El teniente Constantino Downs era un elegante y pundonoroso oficial de carrera del ejército de Nicaragua, nacido en Cuba, que estuvo en servicio en la plaza de Somoto y que se llevó a la tía Carlota a la Costa Atlántica donde fue comandante de varios destacamentos militares o cuarteles en Puerto Cabezas, Waspan, Rosita, Bonanza y otras localidades. La tía Carlota se perdía por años sin llegar a Somoto, pero cuando llegaba al pueblo, era toda una novedad, ya que llegaba cargada de regalos para sus hermanos y sobrinos. Los regalos eran productos extranjeros desconocidos en Somoto, como telas de seda y brocados, golosinas y juguetes para sus sobrinos, que compraba en los almacenes chinos de esa época en el Puerto Cabezas donde atracaban barcos mercantes. Así conocí las boyas o raras esferas de vidrio que usaban para señalizar la entrada al puerto, las deliciosas palomitas de maíz o pop corn caramelizado, la manteca Crisco, los sabrosos caramelos craft, que se deshacían en la boca y la maravilla de maravillas para mí: un carrito de batería con control remoto. En los años 56 o 57 eran una novedad desconocida entre los muchachos, acostumbrados a jugar solo con trompos de madera, “papelotes” o cometas de papel y “maules” o canicas de vidrio.
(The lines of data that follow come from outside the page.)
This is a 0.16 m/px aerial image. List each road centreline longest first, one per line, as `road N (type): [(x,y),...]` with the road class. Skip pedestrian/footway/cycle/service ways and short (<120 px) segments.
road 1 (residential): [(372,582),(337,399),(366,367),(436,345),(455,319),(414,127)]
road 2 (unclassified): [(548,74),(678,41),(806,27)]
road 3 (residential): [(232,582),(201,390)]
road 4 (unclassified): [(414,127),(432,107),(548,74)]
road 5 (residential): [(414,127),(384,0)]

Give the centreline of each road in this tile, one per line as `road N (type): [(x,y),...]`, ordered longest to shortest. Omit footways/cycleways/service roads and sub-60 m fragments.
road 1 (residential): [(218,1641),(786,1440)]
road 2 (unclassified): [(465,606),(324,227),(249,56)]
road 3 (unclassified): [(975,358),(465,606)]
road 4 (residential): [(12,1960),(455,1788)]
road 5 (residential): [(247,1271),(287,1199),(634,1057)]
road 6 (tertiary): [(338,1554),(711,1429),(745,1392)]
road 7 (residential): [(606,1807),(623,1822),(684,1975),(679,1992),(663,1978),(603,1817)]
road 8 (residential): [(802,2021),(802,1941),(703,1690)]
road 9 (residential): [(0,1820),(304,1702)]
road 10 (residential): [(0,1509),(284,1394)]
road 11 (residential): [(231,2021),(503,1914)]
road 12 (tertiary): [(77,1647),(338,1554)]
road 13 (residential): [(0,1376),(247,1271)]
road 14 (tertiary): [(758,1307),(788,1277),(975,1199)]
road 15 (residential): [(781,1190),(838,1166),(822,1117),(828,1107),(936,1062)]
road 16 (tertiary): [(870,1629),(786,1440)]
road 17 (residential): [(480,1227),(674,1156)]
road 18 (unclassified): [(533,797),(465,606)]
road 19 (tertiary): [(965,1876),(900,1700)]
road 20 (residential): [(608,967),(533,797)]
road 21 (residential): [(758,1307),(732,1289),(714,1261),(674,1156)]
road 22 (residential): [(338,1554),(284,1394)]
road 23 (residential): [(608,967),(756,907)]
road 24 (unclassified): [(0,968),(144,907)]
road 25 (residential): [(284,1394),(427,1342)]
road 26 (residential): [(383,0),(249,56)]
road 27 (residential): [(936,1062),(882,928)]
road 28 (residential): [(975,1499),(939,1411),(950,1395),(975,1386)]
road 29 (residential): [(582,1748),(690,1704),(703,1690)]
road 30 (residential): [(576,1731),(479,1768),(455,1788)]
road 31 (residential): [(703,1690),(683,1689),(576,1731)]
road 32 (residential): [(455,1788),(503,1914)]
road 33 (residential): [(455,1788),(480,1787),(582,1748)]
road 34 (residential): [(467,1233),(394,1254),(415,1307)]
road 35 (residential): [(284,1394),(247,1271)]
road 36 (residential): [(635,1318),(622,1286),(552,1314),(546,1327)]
En una ocasión la tía Toña, le pidió a Carlota, con su acento típico del norte, probablemente de origen andaluz, que no pronuncia las eses al final de las palabras, al despedirse de ella en uno de sus viajes, mientras saboreaba su café con rosquillas, le dijo:
– Carlota a mí me gustan mucho las historias de santo y me gustaría que me mandara o me trajera alguna.
Conocedora de lo beata que era la tía Toña, la tía Carlota vio la ocasión de quedar bien con la tía Toña y se apresuró para cumplir con su deseo. Quién sabe qué y cómo tuvo que hacer mi tía Carlota para conseguirle las historias y hacerle llegar en ese tiempo de difícil comunicación desde Puerto Cabezas en la Costa Caribe de Nicaragua, hasta Somoto, un paquete con una serie de historietas de vidas de santos, allí estaban las historias sobre San Francisco, San Sebastián, San Antonio etc. Cuando llegó otra vez Carlota a Somoto en otro de sus raros viajes, le preguntó a la tía Toña si había recibido el paquete con las vidas de los santos, que le había hecho llegar. La tía Toña, muy seria le contestó.
– ¡Ay! ¡Carlota, me entendiste mal!, yo quería novelas de Santo, pero no de santos de la iglesia, de esos ya estoy aburrida y me las conozco de memoria, yo quería novelas de Santo, pero de “Santo el Enmascarado de Plata, como las que me presta mi sobrino Gustavo, dijo la tía echándose a reír. A mi tía Carlota como que le hacían cosquillas, se le salían las lágrimas de la risa. Había caído una vez más en una de las bromas de la Tía Toña.
Mi padre, tuvo una infancia de lo más feliz y despreocupada en Somoto, rodeado el cariño de sus padres, tías, primos y de sus seis hermanos. Mostraba mucha inteligencia y era muy obediente con su padre Francisco, ayudándole en lo que podía a su corta edad. Fue matriculado en la única escuela pública de Somoto y tuvo como profesor al prestigiado Don Nando Roque insigne liberal y gran maestro de primaria, de aquellos ilustres y abnegados educadores que hacían de su magisterio un verdadero apostolado, sin esperar ningún reconocimiento.